Humble people do not underestimate their abilities and talents; they just know themselves as they really are and they accept it. (Image: bbernard/Shutterstock)

They know about both their strengths and weaknesses, but they do not try to fool themselves and others to feel better. They simply accept themselves as they are. Even when they are better than others, they do not expect better treatment from other people.

Bernard Baily once joked, “When science discovers the center of the universe, a lot of people will be disappointed to find they are not it.” All the narcissists, at different levels, will be among the disappointed ones.

Even though overestimated self-evaluation and self-serving biases cannot necessarily represent narcissism, they can definitely ruin a person’s view about themselves and trick them into believing they are better than they are. Maybe for someone to know what they really are and to accept it would bring them more luck in finding the right path, rather than aiming at things that are beyond their capabilities.

Common Questions about Overestimated Self-Evaluation

Q: Why do people overestimate their own competence?

People tend to overestimate their abilities in the same way that they see things associated with themselves as better than they really are. Overestimated self-evaluation is an attempt by someone to feel good about themselves and to reduce the distress caused by knowing they are not as good as they think.

Q: Is overestimation a symptom of narcissism?

Overestimated self-evaluation can be a symptom of narcissism, but not always.
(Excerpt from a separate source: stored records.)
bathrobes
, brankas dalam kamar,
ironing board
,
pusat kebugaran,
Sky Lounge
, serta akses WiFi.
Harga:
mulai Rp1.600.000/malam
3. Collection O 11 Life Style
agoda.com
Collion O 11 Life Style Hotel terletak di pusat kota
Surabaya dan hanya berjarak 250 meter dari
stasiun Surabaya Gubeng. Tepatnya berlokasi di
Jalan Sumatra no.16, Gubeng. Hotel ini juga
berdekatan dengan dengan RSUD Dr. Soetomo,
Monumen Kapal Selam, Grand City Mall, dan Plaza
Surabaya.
Up to an extent, it looks normal to overestimate oneself to feel better about oneself and stay motivated, even though there are better ways to do that.

Q: Do humble people underestimate themselves?

Being humble is not equal to underestimating oneself. Humble people know their abilities for what they really are, and usually have no overestimated self-evaluation in the face of success.

Q: Does success cause narcissism?

No, success does not necessarily cause narcissism. Many unsuccessful people are narcissists, and many successful people are not. Things like overestimated self-evaluation can be a symptom of narcissism, but success alone cannot lead to it in a normal and psychologically healthy person.